Is Our Economy In Safe Hands?
By Ravi Perera
Going by commonly used economic indicators such as the rapidly depreciating rupee, the fast depleting foreign currency reserves and the stagnant real estate as well as the stock markets the ineluctable conclusion is that our economy is in deep and worsening trouble. In a troubling global economy, and we are very exposed to global trends being much dependent on our imports for sustenance and exports for income, the chances are that things would get much worse, before settling down. Being a poor country, when it comes to manoeuvring in rough economic seas our options are limited and even that, going by the record, severely handicapped by the patent lack of navigational skills required in such waters. Never have we reached the high rates of growth that countries like China, India and the Asian tiger economies have recorded.
Not so long ago, just three years to be precise, Sri Lanka had all the reason to look forward with optimism. The LTTE, the terrorists group which had bedeviled the country for nearly three decades, was utterly destroyed. Their destruction was so total that there is not even the remotest possibility of going back to that era again. With the closing of that dark chapter not only did the unfortunate reputation for death and destruction this country had acquired buried, but also the era when we had to carry a groaning defense budget, which nearly broke the camel’s back, economically speaking, ended.
In addition, Sri Lankans working in foreign countries were filling the coffers with their hard earned foreign currency. Our major commodity exports, mainly tea and rubber were fetching good prices in the world markets and the now mature garment industry could be counted upon to bring a steady income. The long suffering hotel industry looked forward to the day when they could confidently polish their floors, break the cobwebs and greet the expected tourists’ influx. And in fact tourist arrivals recorded a marked improvement after 2009.
With such positives operating why have we come to a situation of such uncertainty and worry today?
Leave alone the complexities of advance economic theories; it is disappointing that the government has not been able to even bring the end game of the terrorist war to a satisfactory closure. The soldiers have done their duty by destroying the enemy. But even with the LTTE completely out of the way, it seems we are still struggling with various post-war issues like accusations of human rights violations which really amount to a failure on the part of the government to handle diplomatic and legal matters with the required openness, prudence and intelligence. A government cannot have the luxury of claiming the credit for the valiant performance of its forces and at the same time carry no blame for the excesses thereof. In our own Constitution, human rights are justiciable. If the system is working the victims would surely seek the intervention of our courts. But the mentality of this government is like that of bandits. The law like all other things is something to use and abuse to your advantage. They will use the state apparatus without any hesitation to protect any culprit as long as he or she is conceived as a supporter.

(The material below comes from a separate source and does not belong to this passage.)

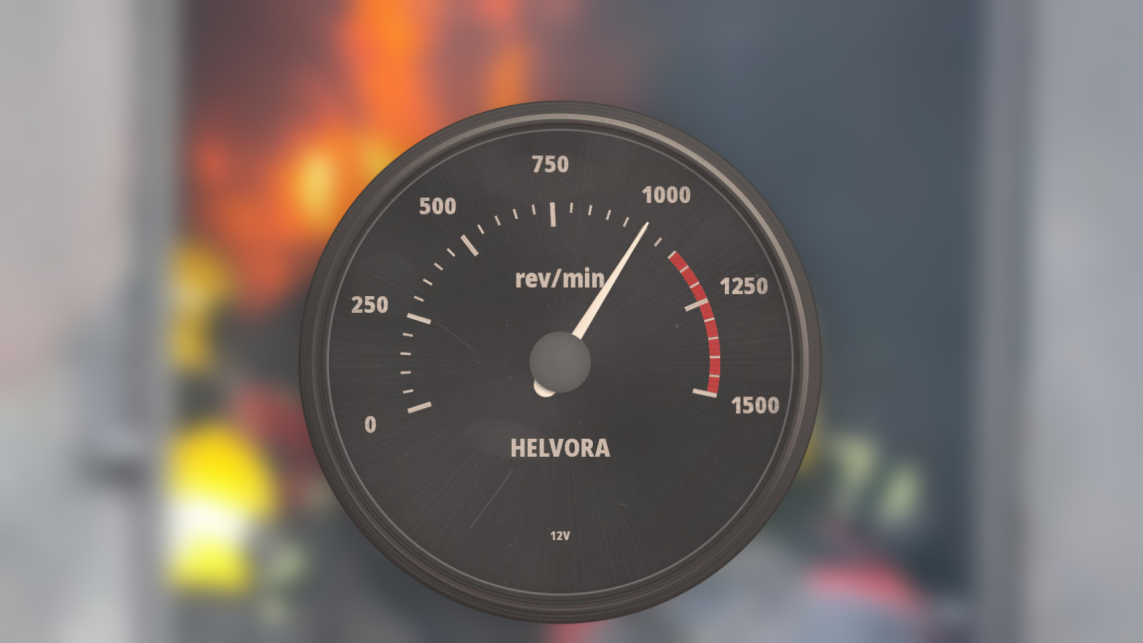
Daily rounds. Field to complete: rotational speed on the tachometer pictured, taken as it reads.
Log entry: 1000 rpm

Such small mindedness is also reflected in the manner in which the economy is handled. Firstly and fundamentally it goes against the nature of our present leadership and specifically that of the Rajapaksa mentality that anything in the country including the private sector should be outside of their sphere of control and abuse. No private sector institution can claim any autonomy today. The tentacles of the state are so long and pervasive that only cronies and shameless sycophants can do business successfully in this country. Therefore it is wrong for us to claim that there is a private sector here. What we have is a kind of support service for the family in power. If you look at some of the shadowy players in the Stock Market it is easy to see their various connections with the powers that be.
The same goes for things like pension funds, airlines, corporate boards, etc. They have become institutions open to subversion and abuse at the whim of the politicians and their families.

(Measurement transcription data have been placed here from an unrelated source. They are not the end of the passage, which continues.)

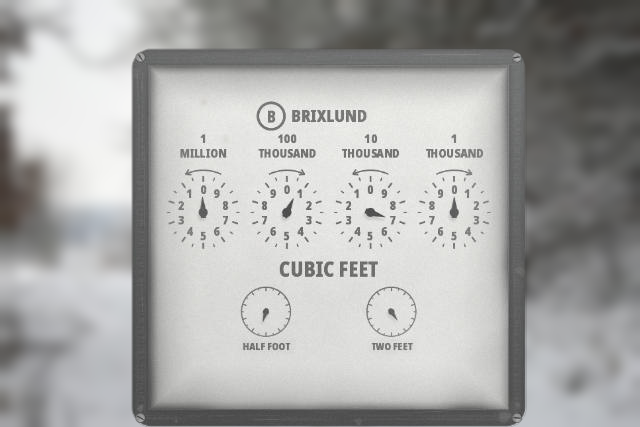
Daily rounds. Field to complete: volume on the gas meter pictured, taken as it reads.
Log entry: 7000 ft³
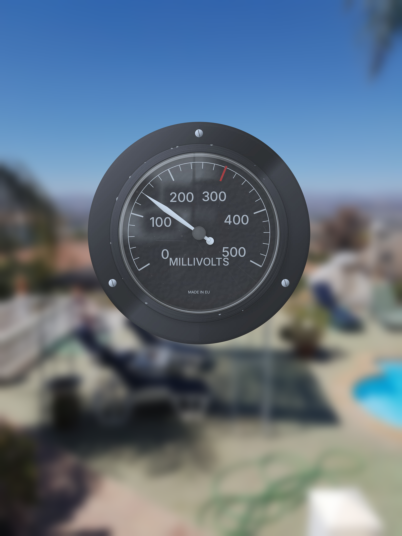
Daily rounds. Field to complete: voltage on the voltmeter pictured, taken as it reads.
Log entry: 140 mV
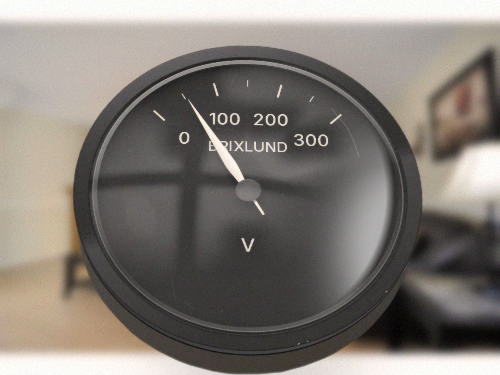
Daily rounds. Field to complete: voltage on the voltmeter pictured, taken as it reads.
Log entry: 50 V
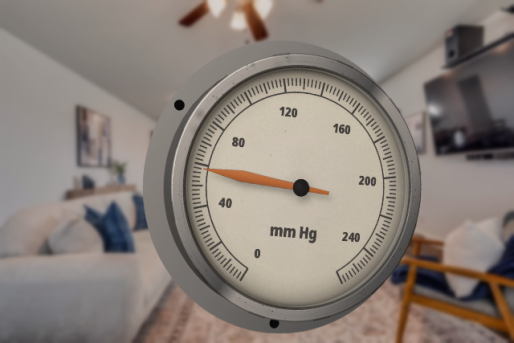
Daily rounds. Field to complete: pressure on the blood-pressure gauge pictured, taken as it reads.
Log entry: 58 mmHg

Of course it is obvious that to clap you need two hands. Our so called business titans have for too long corrupted and greased the palms of the politicians to have any moral standing. They have to now respond to every wag of the finger of the politician. But in the present regime they have come up against a set of people who will use them in a manner these businessmen never anticipated. So when the Rajapaksas demand that they become toadies and fellow participants in all their schemes our big businessmen really have no capacity to defer. Even when the President flies to a foreign country our so called captains of industry accompany him as a kind of extended court of a feudal potentate. So shameless are they that many of these fat cats travel as guests of the state on tax payer’s money. By such invitations the politician subverts the businessman. As a society, we seem to have long lost the right to resist even an act of moral decapitation.
In the pervasive state dominated system development is very much depended on mega projects sponsored by it. These are not always based on pressing national needs or economic imperatives. In recent times huge amounts of investments have gone in to developing the remote and sparsely populated Hambantota Province. An international airport, a huge harbor, a state-of-the-art film city, huge sports complexes are some of the mega projects taking place there presently. It is well known that this favourable attitude towards that province is not because of any comprehensive national development plan or some perceived economic potential of the area. It is only because the President comes from there. If he was born in a village in Anuradhapura for example, that vital area with easy access to both the North and the East could have just as easily had an international airport.
We can argue about the wisdom and practicality of all these projects endlessly. Whatever we may say, there is no getting over the fact that the economic indicators reflect a lack of confidence in the government. That is something we cannot argue about.